TASK DIRECTIONS:
Report every line in the listing below where the string "index" shows up.

SOURCE MATERIAL:
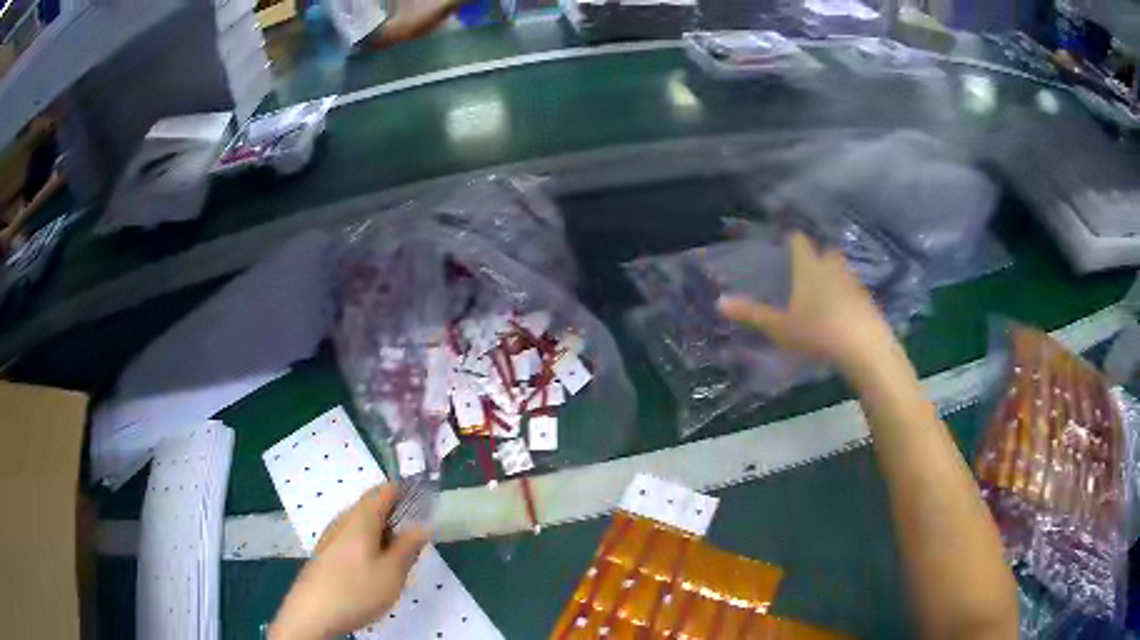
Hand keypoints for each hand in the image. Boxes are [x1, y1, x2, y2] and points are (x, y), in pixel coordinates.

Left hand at [269, 485, 429, 639]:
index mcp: (361, 517)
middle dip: (397, 520)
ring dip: (384, 537)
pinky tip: (374, 573)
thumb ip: (409, 547)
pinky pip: (353, 541)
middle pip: (373, 508)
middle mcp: (343, 520)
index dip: (407, 494)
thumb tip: (422, 526)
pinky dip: (369, 548)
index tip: (427, 509)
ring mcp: (331, 537)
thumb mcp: (393, 572)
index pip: (385, 490)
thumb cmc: (356, 590)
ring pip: (363, 526)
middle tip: (416, 545)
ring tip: (398, 563)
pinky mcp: (326, 554)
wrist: (312, 613)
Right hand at [717, 231, 894, 372]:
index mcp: (809, 265)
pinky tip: (840, 314)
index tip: (783, 246)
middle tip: (803, 273)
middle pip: (824, 251)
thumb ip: (752, 313)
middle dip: (814, 257)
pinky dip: (846, 296)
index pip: (798, 239)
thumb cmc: (817, 331)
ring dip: (832, 276)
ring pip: (840, 270)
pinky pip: (853, 290)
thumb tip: (720, 302)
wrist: (864, 347)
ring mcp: (853, 281)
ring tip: (821, 295)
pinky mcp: (867, 299)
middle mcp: (832, 266)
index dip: (790, 240)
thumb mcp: (780, 327)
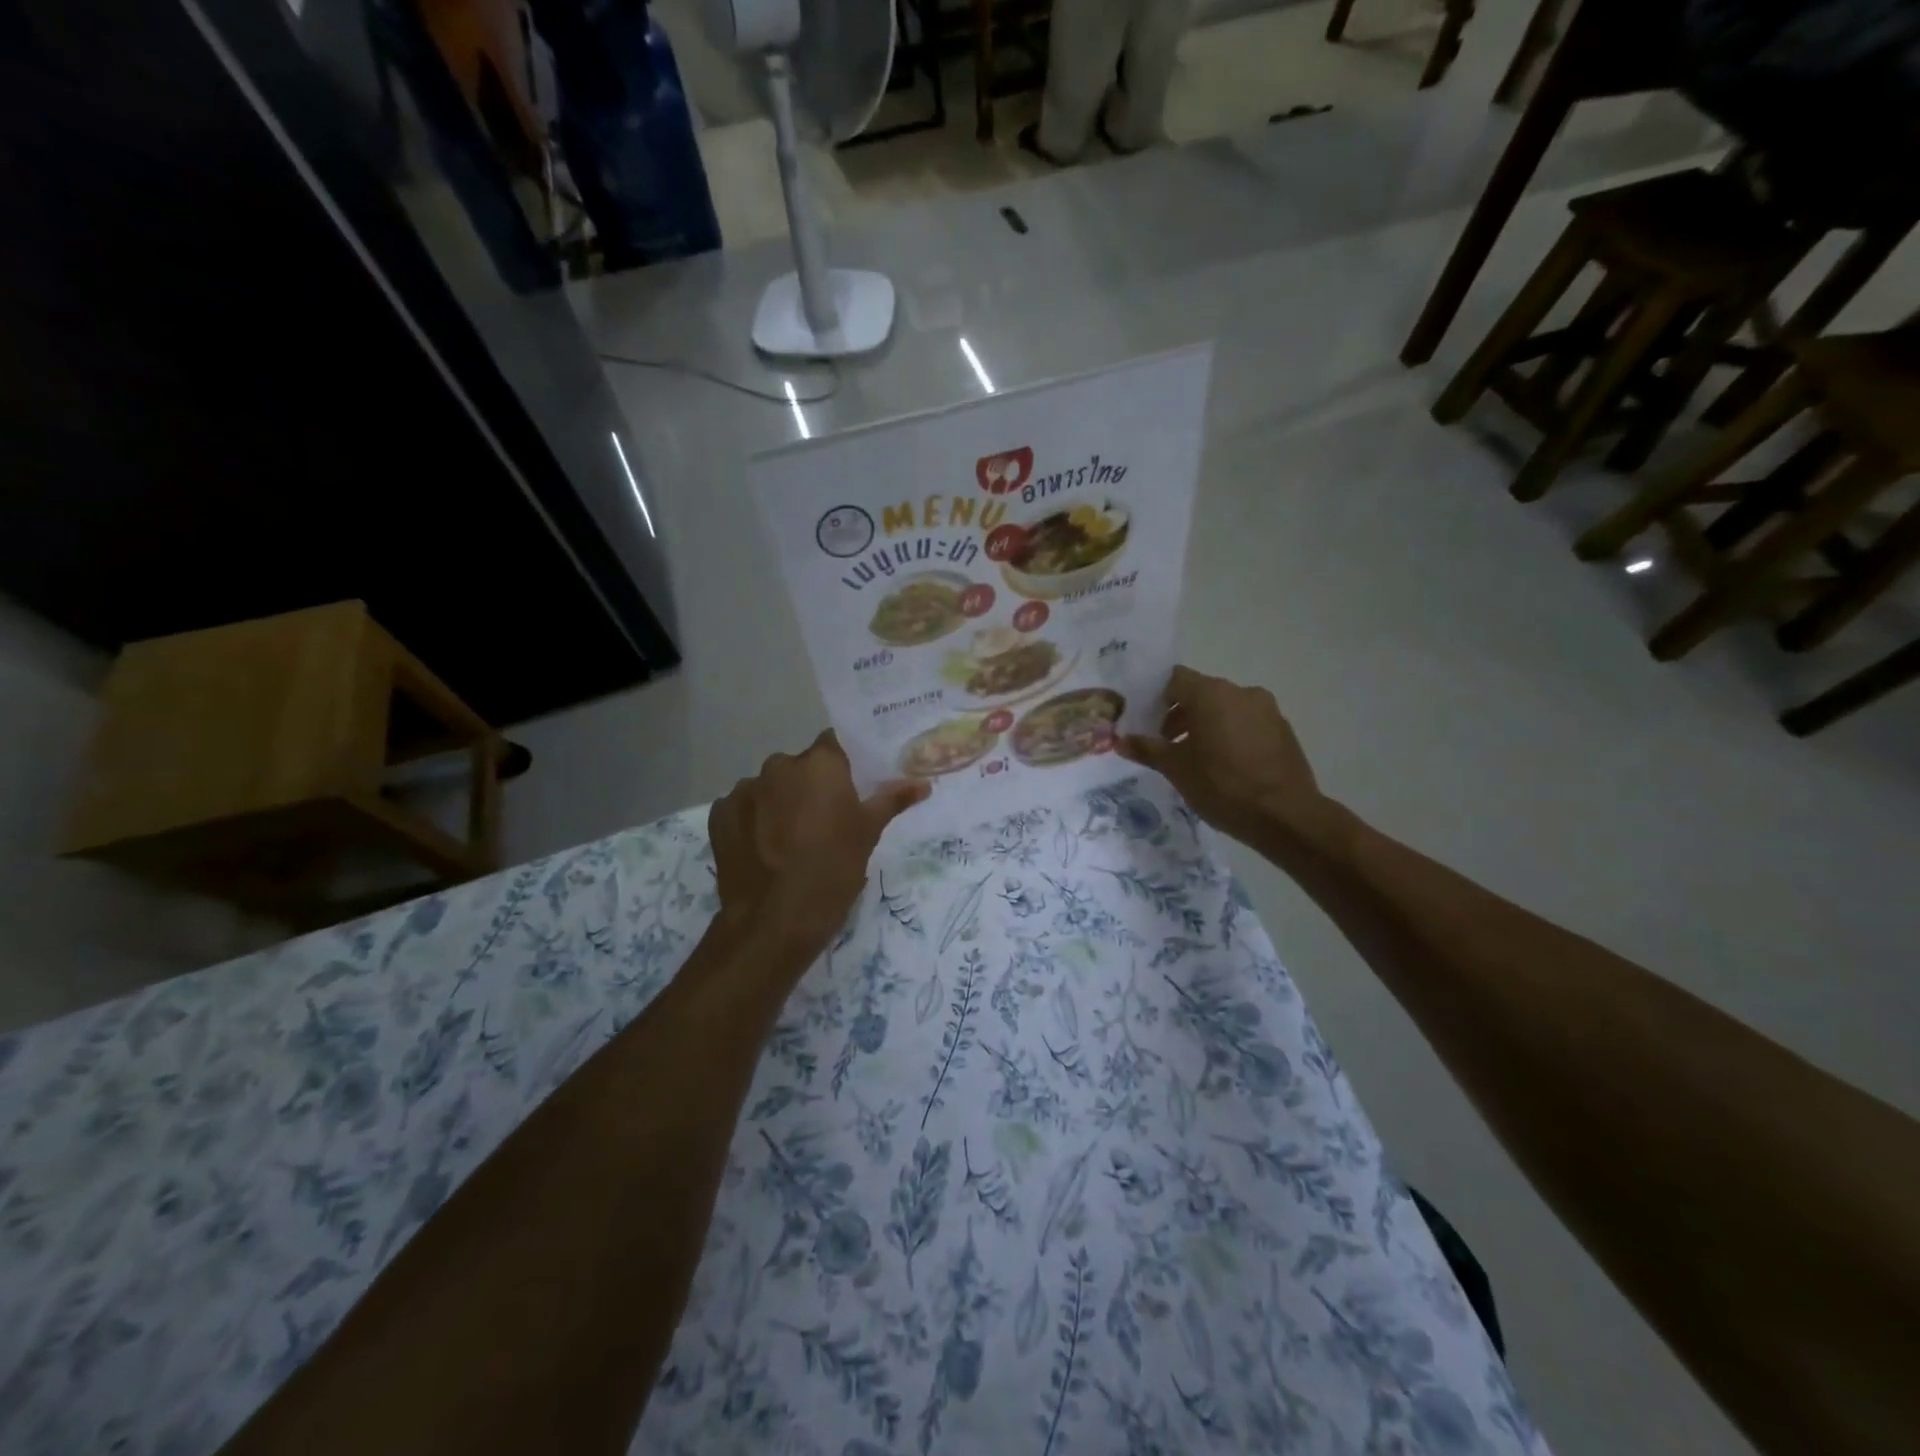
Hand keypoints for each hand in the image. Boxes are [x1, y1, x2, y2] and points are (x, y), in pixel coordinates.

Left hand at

WRITTEN RESPONSE:
index mcp: (361, 517)
index dip: (407, 494)
index tip: (427, 509)
index pip: (385, 490)
index mcp: (809, 265)
index tip: (783, 246)
index pip: (798, 239)
index dip: (790, 240)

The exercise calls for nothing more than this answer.